La vie conjugale ou la construction de soi et de l’autre

Il est peut-être plus facile d’être dans la peau de quelqu’un d’autre (le dialogue des corps n’en reste pas moins un apprentissage prudent et délicat, même s’il peut connaître de façon trompeuse la perfection de l’immédiateté), que dans sa tête, et c’est plutôt heureux, mieux vaut le mystère que l’évidence, l’incompréhension que la folie.

Le film ne vaut que si l’on le met en regard avec son pendant : Jean-Marc, et c’est sans doute ce double regard ou retour sur soi qui fait la force des deux films. Cette expérience esthétique, mais aussi philosophique, qui consiste à inverser les perspectives sur le déroulement des faits ne trouve pas ici la force tragique de chefs d’œuvre tels que Rashomon (Kurosawa) ou Tandis que j’agonise (Faulkner). On reste proche du marivaudage, la direction d’acteur est un rien compassée (les acteurs ont - avec le passage du temps - du mal à susciter l’adhésion), et de ce fait le film (les 2 films ne faisant qu’1) un daté dans son écriture scénaristique. Il est porté par une belle photographie N&B, le rayonnement de visages face caméra, cependant à mes yeux il réussit mieux à dessiner le trouble intérieur des personnages dans les moments collectifs, qu’à travers les scènes intimes pour lesquelles l’écriture du scénario manque que de nuance ou d’ambiguïté.
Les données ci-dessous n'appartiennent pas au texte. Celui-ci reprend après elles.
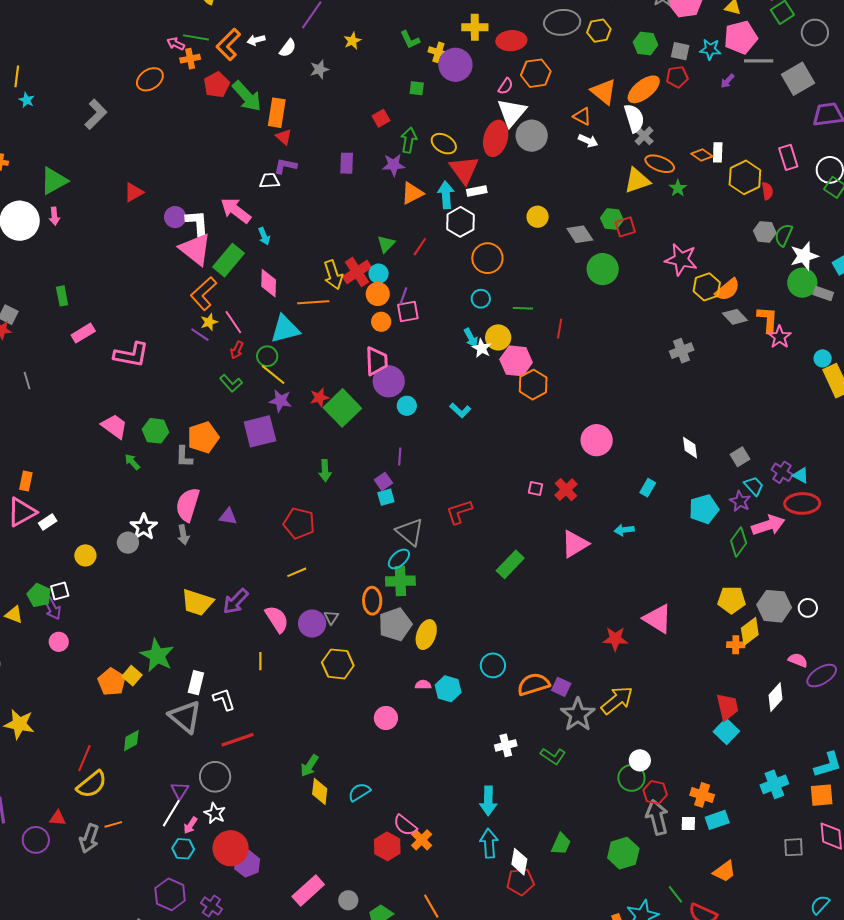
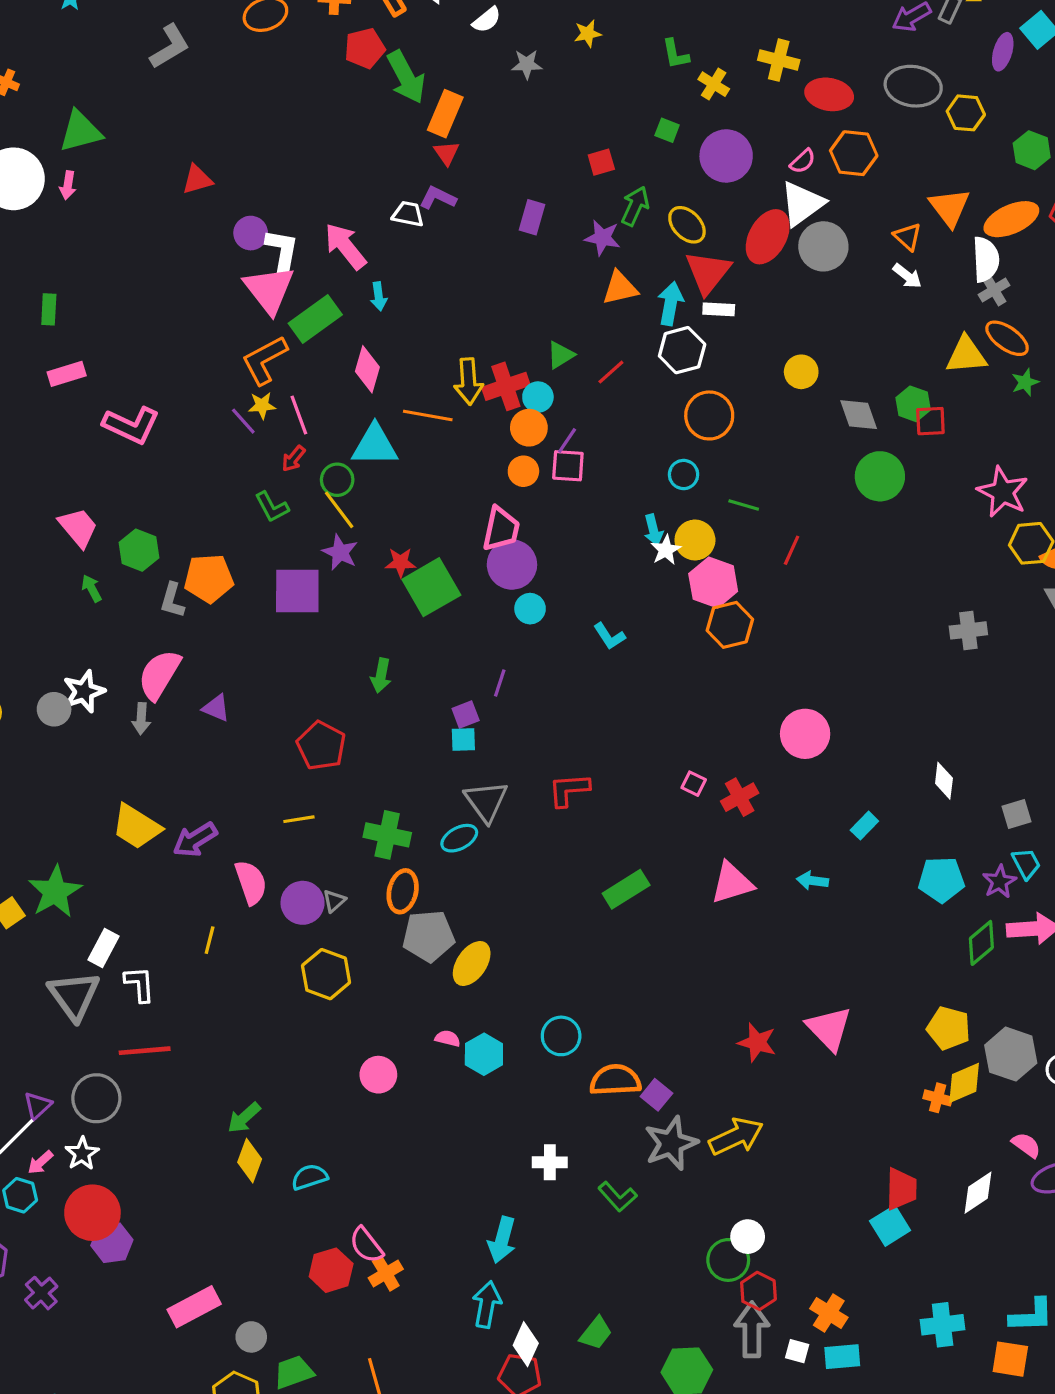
purple circle: (455, 65) -> (726, 156), moved
green cross: (400, 581) -> (387, 835), moved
Les deux versants de la scène de vie provinciale où Marie-Josée Nat s’arme d’un fusil de chasse sont exquises.

Le parti pris narratif du film serait qu’il ne faut pas mette en doute la sincérité des deux témoignages, cependant que la perception que l’on a de sa propre vie est elle-même faussée, que la mémoire est non seulement une reconstruction, mais aussi une représentation, J’aurais aimé voir apparaître dans ces deux confidences intérieures, des moments de flottement, d’indétermination, qui auraient pu donner plus d’épaisseur aux deux rôles principaux pour leur permettre de mieux incarner l’incommunicabilité du couple. De ce point de vue, par-delà la question de la sincérité, le film est construit sur une volonté de transparence totale des deux personnages. Or nul n’est réellement transparent à soi, et encore moins aux autres. Cette brume existentielle est mieux perceptible dans le cinéma d’Antonioni.

Mon sentiment est aussi, que malgré les revendications d’indépendance, de liberté du personnage de Françoise, on ressent après la vue de la version « Jean-Marc » un jugement moral, conjuguant liberté et frivolité.